Platts noted that all seven components of the PGPI were lower in May, with propylene and ethylene experiencing the largest losses (17% each). The top two plastics in terms of consumption, which are also products of ethylene and propylene, polypropylene and polyethylene, were down 9% and 8%, respectively. The global aromatics markets posted the most shallow declines, with toluene and paraxylene both falling 4%. The global benzene index was down 2%.

Regional discrepancies

Falling naphtha prices, which are dropping in response to reductions in crude oil prices, have closed the gap between regions that rely on petroleum versus natural gas feeds, but other discrepancies are emerging, according to Jim Foster, senior editor petrochemical analytics at Platts.

"We are seeing a growing disparity between Asia and the rest of the world in some markets, but not necessarily because of changes in natural gas and crude prices," Foster told PlasticsToday. "In fact, we have seen a convergence in cracker margins as naphtha prices have fallen during the past month."

Foster noted that European cracker margins have turned positive for the first time this year in Europe, thanks to falling naphtha. In the U.S., cracker margins based on ethane or a mix of ethylene and propane feedstocks, have been trending lower since the beginning of April, informing another trend, according to Foster.

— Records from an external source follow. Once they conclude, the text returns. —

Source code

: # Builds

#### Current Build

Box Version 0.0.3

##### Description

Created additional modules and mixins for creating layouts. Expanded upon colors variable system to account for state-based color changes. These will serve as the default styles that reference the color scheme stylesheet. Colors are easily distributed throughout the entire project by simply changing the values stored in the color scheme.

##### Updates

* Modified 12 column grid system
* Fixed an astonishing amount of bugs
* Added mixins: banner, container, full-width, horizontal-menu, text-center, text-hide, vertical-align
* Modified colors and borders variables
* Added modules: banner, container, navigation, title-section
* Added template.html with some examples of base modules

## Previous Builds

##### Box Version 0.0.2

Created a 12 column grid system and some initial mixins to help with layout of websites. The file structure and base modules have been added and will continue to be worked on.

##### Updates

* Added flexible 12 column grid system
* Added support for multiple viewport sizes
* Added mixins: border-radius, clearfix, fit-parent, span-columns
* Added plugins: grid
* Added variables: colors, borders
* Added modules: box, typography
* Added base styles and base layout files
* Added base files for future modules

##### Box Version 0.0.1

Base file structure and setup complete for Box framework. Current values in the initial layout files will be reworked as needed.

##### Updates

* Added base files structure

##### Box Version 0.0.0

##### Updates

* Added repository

"The overall outlook would be for the U.S. olefins margins to be wider because of the feedstock advantage ethane from the shale gas would provide," Foster said. "In the short-term, though, the recent drop in crude and naphtha prices has eroded some of that feedstock advantage."

Foster told PlasticsToday that Platts is seeing wider regional price disparities in the aromatics markets, namely benzene, toluene, and xylenes. "This has more to do with converting paraxylene (PX) to polyesters, and the ability for gasoline blenders to provide demand when chemical producers don't," Foster said.

Asian PX prices have dropped by 28% since early March, impacted by purified terephthalic acid (PTA) plants cutting operating rates due to negative margins. PX is a feedstock for PTA, which is then used to produce polyester. Delayed start-ups of new Chinese PTA plants, with scheduled capacity of 10.5 million tonnes/yr, further impacted the market.

Despite that, Foster said PTA producers would need PX prices to fall even further to justify starting their units, or ramping up production. Through May, the average margin for converting PX into PTA was minus $19.23/tonne, with that negative margin widening to minus $40.83/tonne for June 1-12.

We hear from PX producers, though, that they continue to have healthy margins as naphtha feedstock has retreated sharply in tandem with global crude prices. The average Asian PX-naphtha margin between June 1-12 was $468.14/tonne, which is double what PX producers need to break even, according to Foster.